The data sent by MPI must be a contiguous array (for any single send). The blocks we want to send will oftentimes not be contiguous. For instance, if we have a (2D for simplicity) 10 x 10 matrix and we want to send the upper left 5 x 5 component, it is not contiguous in memory. The only time our memory is contiguous is when we want to send successive rows or columns (and the data is stored row-major or column-major, respectively). In general, we'll need to move the memory into a sending buffer before MPI ships the data. It may or may not be worth testing for already contiguous data--I doubt it is, compared to the MPI send, the local memory copy should be neglibible.
For similar reasons, received data must be placed in a receiving buffer before being ordered correctly in local memory.
If we were to send all the data from the data set at once, our memory requirements is approximately triple the original dataset. For instance, if we have 2 gigs of data, we would have 2 gigs in send buffers and 2 gigs in receive buffers. We can clear the send buffers before we write to the final memory location (eliminating the need for a memory requirement of quadruple the original dataset). Similarly, once the data is in the final memory location, we clear the receive buffers. We will need another copy of (transformed) data when we perform the transform. This is another reason that sending, receiving, and transforming all the data at once will require approximately triple the original dataset in memory.

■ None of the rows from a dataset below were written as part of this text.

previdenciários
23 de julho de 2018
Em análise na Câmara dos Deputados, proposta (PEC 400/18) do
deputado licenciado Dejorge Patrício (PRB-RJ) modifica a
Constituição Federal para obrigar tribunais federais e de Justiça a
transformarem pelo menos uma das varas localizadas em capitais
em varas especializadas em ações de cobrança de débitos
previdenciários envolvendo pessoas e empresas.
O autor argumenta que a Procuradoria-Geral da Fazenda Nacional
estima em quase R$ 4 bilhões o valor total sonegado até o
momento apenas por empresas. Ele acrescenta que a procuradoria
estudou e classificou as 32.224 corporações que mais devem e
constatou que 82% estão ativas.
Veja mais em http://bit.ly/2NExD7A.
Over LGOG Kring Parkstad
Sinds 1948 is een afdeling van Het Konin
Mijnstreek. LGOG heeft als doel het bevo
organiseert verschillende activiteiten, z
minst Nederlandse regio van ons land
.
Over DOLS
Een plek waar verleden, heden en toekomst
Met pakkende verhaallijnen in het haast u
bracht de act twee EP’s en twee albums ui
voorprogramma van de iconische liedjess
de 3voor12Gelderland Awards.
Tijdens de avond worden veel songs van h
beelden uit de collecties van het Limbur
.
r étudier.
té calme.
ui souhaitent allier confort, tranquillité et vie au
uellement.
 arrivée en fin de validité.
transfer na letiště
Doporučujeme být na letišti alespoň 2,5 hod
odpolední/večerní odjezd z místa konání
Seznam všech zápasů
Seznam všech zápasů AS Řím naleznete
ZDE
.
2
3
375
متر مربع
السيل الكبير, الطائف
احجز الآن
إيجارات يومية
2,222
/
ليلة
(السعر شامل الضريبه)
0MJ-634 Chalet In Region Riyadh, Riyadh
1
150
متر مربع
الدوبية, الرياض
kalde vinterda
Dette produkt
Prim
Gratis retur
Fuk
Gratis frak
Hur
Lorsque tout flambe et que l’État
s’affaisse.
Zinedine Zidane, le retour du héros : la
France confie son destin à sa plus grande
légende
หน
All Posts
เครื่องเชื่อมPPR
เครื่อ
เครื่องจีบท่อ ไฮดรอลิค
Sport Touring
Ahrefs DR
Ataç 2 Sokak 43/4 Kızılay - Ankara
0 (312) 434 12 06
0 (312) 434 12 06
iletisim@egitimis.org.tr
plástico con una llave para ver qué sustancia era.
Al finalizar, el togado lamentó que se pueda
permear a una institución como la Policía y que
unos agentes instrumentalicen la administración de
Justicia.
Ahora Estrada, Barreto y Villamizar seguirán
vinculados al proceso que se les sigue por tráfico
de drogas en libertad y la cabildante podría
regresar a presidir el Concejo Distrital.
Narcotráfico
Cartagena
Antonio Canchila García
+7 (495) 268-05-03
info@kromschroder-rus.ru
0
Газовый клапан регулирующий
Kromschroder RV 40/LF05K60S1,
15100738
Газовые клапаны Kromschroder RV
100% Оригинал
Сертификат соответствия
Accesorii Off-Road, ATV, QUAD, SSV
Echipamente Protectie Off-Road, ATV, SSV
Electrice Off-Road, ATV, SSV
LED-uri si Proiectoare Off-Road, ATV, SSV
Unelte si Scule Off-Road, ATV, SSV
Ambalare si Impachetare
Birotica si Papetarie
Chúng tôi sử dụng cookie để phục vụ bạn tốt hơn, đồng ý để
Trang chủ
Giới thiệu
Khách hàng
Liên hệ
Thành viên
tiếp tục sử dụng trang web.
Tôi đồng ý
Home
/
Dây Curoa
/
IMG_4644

For this reason, it is probably best to send and transform one set of superblocks at a time (by set, I mean enough superblocks so that every processor has something to do). The memory requirements for this is something like Original_Data * 1.125 + Number_Processors * Size_Of_Superblock * 2. Original_Data * 1.125 comes from the original data plus the lambda blocks which we must keep in memory to do successfive transforms. The Number_Processors * Size_Of_Superblock * 2 comes from the send buffer, recieve buffer, final data location, and transformed data location (of which two, at most, are present at a given time). The second level of the transform may actually require more memory than this (the formula will be similar, with the additional requirement of storing the second set of lambda blocks). After the second level, we can discard the original lambda blocks and memory useage will decrease.
There is probably a memory space vs. runtime trade-off here, and I doubt that this is the optimum solution. However, it seems to be a straightforward implementation, so it is what I'm working on as a starting point.